Someone recently shared with me that they used ChatGPT to express their very real and tender emotions toward a friend, then asked the AI to synthesize them and voice them to the friend. I couldn’t help but think: how brave to want to open up and share their deepest, most vulnerable emotions of love and care with a loved one (while surrounded by the “empathy is bad” messages, nonetheless). Yet, how vulnerable were they really being if they had to insert a layer of technology in between? To still fear using and voicing their own words? Undoubtedly, it is a step in a positive direction—perhaps much more than most can muster. But it still leaves distance to be overcome.

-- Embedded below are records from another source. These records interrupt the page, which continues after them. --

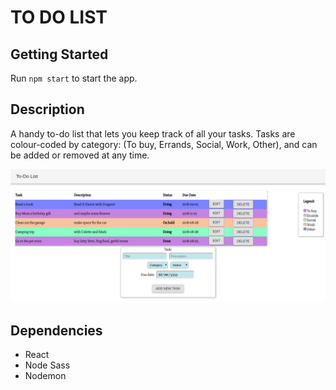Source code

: TO DO LIST
===

## Getting Started

Run `npm start` to start the app.

## Description

A handy to-do list that lets you keep track of all your tasks. Tasks are colour-coded by category: (To buy, Errands, Social, Work, Other), and can be added or removed at any time. 


![To do app](https://github.com/Monique-K/To-Do-List-N.O.-/blob/master/NorthOne%20ToDo%20list/todo/src/images/main-pg.png)

## Dependencies 

* React
* Node Sass
* Nodemon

And then there are the real tragedies, like the suicide of a teenager, Adam Raine, who used ChatGPT to plan his own death. A recent study found that ChatGPT openly gave adolescents advice on how to get drunk, consume drugs, conceal eating disorders, and even write a suicide letter. Even in less extreme instances, a large randomized controlled study at MIT found that “across all modalities and conversation types–correlated with higher loneliness, dependence, and problematic use, and lower socialization.”

In conclusion, relationships are not only containers. They are not just scaffolding around which things grow (empathy, self-awareness, responsibility, communication, to name a few). Relationships are also the process of growth itself. They are the evolution, the dance, the collision, the comfort. And for that to happen, we need another being’s subjectivity to meet our own. In therapy, where we entrust another sentient being with our mental health, this seems particularly important.